Here we see PHP 5.6 and Python performed similarly but PHP 7 stands out with a 35% improvement on its predecessor. The Python 3 implementation is marginally slower than Python 2 for reasons beyond the scope of this article.
Unlike Zend’s benchmarks where PHP 7 sometimes outperforms HHVM, our benchmarks show HHVM is crunching nearly 30% more instances than PHP 7. If your PHP is CPU-intensive and you’re not using strange extensions, HHVM could help you. PyPy clearly dwarfs HHVM but like HHVM, there are compatibility issues that could drastically slow your development down instead. More on this in the discussion below.
Adding the Java benchmark result to this graph makes it useless. Java is just in another league. Outside VirtualBox, it is pushing nearly one million instances per second!
It is clear that any dynamically-typed language, compiled or not, will be vastly slower than something like Java. Hopefully, you’re not surprised by that. Once HotSpot kicks in, the Java code is much closer to metal.
But as fun as performance benchmarks are, it is clear there is more to the story than speed, or we would all be using assembly language. Anyone who has dabbled with Java will know how it can sometimes feel like walking through molasses compared to dynamically-typed scripting languages. This reminds me of something a lecturer pointed out during the first year of my undergraduate course: developer time is vastly more expensive than CPU time, and this gap is only going to widen further. Using a language or implementation just because it performs better in a benchmark is a form of premature optimisation.
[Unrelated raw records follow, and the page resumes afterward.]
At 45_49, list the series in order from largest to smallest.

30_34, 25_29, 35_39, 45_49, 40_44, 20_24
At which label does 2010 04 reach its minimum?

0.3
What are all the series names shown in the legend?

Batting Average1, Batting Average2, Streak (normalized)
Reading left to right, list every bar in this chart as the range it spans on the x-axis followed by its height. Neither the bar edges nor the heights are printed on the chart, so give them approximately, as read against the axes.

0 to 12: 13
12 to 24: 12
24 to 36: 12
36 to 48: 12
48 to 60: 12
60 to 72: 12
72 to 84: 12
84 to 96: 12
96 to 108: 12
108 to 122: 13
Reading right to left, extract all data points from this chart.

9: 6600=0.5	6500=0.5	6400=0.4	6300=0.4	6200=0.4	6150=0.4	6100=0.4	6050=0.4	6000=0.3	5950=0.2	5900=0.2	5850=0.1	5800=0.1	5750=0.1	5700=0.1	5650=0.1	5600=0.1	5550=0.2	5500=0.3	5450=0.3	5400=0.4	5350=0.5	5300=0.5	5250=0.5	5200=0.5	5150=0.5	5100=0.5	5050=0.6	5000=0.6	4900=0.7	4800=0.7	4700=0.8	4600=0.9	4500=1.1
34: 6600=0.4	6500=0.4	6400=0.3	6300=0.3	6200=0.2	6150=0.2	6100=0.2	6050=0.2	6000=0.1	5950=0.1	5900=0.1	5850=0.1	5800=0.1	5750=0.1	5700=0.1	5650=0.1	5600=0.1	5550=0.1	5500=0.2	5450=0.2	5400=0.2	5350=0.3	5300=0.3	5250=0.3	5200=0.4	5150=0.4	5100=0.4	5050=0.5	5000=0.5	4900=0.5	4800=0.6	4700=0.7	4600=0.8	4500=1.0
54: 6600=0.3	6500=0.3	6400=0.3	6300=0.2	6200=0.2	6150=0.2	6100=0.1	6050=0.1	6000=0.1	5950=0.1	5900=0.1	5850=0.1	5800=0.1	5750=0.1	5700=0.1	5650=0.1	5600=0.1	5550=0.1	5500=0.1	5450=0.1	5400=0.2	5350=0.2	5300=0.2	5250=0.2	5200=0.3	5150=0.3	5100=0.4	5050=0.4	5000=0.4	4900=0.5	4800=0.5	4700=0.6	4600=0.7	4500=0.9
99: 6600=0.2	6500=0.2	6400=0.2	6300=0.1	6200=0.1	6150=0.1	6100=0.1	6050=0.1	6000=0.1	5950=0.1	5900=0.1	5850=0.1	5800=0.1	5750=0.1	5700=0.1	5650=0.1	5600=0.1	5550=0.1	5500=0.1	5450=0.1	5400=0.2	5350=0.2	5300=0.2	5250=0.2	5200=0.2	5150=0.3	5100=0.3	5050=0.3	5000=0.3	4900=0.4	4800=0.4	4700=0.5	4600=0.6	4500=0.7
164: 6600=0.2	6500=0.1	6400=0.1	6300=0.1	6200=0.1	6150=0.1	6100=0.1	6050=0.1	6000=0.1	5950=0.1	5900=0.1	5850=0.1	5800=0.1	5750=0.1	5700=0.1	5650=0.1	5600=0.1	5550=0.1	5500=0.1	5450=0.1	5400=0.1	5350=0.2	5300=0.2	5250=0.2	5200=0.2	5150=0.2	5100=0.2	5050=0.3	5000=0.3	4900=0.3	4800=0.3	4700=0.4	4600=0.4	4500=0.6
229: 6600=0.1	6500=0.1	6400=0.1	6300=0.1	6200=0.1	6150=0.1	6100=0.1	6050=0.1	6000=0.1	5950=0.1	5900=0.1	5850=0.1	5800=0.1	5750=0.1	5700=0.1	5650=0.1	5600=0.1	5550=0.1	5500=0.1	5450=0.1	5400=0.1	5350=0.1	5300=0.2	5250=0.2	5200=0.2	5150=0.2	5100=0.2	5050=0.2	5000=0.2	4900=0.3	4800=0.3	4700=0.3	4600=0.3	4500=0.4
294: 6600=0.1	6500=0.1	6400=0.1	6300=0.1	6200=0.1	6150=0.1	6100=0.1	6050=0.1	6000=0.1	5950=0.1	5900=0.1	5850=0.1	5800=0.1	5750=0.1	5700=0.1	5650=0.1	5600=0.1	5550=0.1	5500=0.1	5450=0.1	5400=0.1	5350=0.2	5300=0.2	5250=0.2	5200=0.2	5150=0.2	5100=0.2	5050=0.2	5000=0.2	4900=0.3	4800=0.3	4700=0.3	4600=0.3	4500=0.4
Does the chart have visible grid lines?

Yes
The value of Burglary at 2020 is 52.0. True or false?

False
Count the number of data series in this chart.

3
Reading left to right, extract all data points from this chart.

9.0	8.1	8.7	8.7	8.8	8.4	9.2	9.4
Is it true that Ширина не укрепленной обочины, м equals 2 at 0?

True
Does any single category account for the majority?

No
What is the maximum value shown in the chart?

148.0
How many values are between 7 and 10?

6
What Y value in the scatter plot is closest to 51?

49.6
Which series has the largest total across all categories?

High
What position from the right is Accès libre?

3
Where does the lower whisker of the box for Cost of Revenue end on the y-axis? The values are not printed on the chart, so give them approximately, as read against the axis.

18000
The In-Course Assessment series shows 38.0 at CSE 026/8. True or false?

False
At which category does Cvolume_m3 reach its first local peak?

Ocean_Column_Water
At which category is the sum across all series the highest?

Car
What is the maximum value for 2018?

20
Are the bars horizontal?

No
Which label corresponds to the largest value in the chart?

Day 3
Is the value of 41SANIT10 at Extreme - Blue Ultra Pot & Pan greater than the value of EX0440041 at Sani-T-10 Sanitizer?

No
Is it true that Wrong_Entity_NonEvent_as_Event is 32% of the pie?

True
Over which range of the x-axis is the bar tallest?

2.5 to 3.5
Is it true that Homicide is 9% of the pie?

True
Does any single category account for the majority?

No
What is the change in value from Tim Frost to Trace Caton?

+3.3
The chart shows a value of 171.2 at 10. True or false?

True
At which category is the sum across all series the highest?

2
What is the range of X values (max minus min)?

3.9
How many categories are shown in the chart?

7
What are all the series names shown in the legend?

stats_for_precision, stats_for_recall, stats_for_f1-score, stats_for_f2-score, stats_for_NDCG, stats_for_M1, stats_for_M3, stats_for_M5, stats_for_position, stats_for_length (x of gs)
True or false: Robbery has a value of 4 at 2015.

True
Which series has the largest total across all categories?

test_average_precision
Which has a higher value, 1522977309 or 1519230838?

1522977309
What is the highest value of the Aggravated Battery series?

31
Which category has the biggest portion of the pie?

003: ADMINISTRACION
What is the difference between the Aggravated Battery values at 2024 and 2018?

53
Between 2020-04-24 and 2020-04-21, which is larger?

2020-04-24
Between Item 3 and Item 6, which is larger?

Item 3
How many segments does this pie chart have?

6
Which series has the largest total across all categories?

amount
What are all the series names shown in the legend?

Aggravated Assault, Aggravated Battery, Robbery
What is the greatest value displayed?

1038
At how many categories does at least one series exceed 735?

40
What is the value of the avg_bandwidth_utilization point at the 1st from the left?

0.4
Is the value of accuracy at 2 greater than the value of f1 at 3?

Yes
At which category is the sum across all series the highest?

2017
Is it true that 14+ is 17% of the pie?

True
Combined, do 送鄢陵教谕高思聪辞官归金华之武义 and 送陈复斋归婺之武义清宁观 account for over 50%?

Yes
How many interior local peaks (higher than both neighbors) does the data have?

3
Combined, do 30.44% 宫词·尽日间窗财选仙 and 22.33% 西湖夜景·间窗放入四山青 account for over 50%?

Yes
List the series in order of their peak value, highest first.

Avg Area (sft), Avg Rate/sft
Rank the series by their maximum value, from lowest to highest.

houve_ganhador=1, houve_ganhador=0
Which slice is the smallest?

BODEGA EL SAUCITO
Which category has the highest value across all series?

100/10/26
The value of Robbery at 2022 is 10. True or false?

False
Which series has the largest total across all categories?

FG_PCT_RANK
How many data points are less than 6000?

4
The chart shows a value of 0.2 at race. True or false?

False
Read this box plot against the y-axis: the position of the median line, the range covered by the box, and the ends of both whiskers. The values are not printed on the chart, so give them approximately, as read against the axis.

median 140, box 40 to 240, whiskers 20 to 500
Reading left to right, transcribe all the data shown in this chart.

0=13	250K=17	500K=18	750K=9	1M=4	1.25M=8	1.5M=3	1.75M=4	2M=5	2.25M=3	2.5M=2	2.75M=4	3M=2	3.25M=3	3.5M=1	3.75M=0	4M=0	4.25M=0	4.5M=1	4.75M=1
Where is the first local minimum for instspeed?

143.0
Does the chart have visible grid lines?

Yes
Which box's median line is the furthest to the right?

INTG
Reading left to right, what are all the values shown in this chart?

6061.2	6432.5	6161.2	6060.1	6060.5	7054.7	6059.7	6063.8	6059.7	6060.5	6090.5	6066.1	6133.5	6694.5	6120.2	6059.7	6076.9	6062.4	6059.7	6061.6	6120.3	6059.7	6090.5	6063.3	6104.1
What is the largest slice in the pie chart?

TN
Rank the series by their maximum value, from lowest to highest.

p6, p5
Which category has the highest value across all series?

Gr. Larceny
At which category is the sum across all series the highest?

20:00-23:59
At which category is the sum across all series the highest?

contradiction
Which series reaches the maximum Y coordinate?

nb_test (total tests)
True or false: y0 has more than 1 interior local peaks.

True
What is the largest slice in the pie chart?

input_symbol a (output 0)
If we use human time as the primary measure of efficiency, it makes sense to use the best performing language that will meet the requirements and that the team can maintain. Unlike the benchmarks above, in the real world one would use a machine learning library and this is where PHP falls flat on its face. There just isn’t a viable machine learning library for PHP. Any advantage one would gain from using the common language of the team goes straight out of the window when they start writing mountains of code from scratch. A Python team would have the luxury of using NumPy and scikit-learn - both of which are pre-compiled so there is a significant performance boost there too.
Until there is a viable machine learning toolkit for PHP, don’t even bother. Even if PHP 7 was faster than the competition, the development time will not be made back in all but the most exceptional circumstances. It’s all about using the right tool for the job and PHP doesn’t even have any tools to offer.
So to answer the question: Is PHP now suitable for machine learning? Practically, no - not until there is a viable library available. For now, if you want to keep your codebase heterogeneous, use a web service like Google’s Prediction API or Amazon Machine Learning.